Он на секунду прикрыл глаза. Он надеялся, что его английский как-то сам войдет в колею, когда он заговорит, но ничего подобного не происходило. А ведь идея фильма War Has Been Declared и правда была отличная. Крах цивилизации в миниатюре: элегантные дамы и господа со всего мира пребывают в великосветской гармонии, но тут закрадывается недоверие, начинаются скандалы, создаются фракции, люди впадают в слепую ярость.

Он видел мужчину, бегущего с ножом по лайнеру, и кровь, капающую с его рукава, видел треснувший иллюминатор и двух женщин в бальных платьях, дрожащих на корточках за перевернутым столом в когда-то изысканном салоне, и видел апофеоз фильма: низкого лысоватого человечка с посеревшим лицом (играет пусть Петер Лорре), подвешенного с люстры со связанными руками, окруженного кровожадной толпой, и как раз когда его уже готовы разорвать на куски, распахивается дверь.

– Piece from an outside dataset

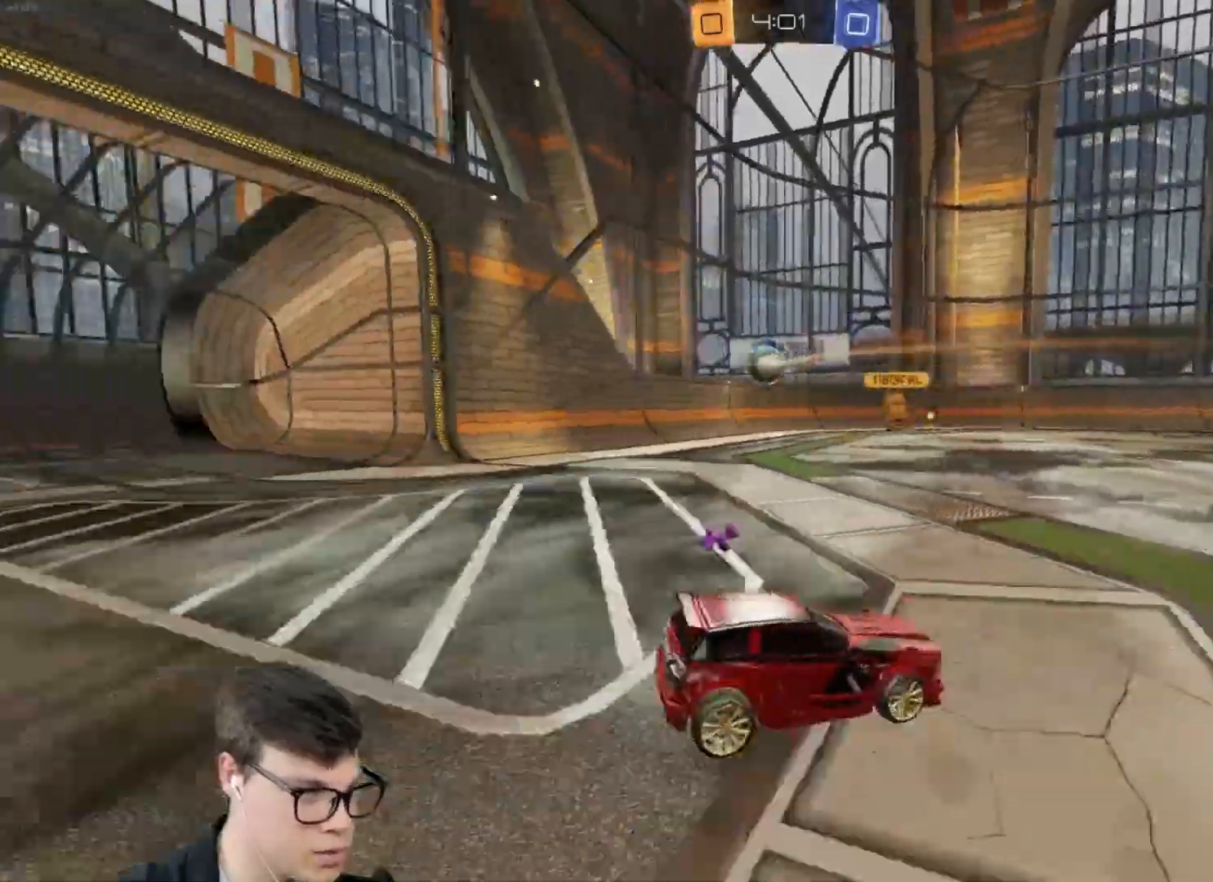
{"keys": ["d"], "mouse": [], "events": [[66, "s", "up"], [100, "a", "up"], [434, "d", "down"]]}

Вбегает радист: никакой войны нет, радиограмма ошибалась, мир еще стоит! Пабст видел, как все обмениваются ошеломленными взглядами, не знают, как быть дальше, показав себя друг другу такими. Кто-то быстро взбирается на стол, развязывает Лорре, и даже тот делает вид, будто ничего не случилось. А потом камера медленно движется по залу-ресторану, где снова расставили мебель, и все рассаживаются за столы. У многих раны на лице, порвана одежда, но пианист — нет, лучше оркестр — нерешительно начинает играть «Уж цветут в венских парках деревья», и почти всем зрителям кажется, что это счастливый конец; только немногие понимают все, понимают, что перед ними неприкрытый кошмар».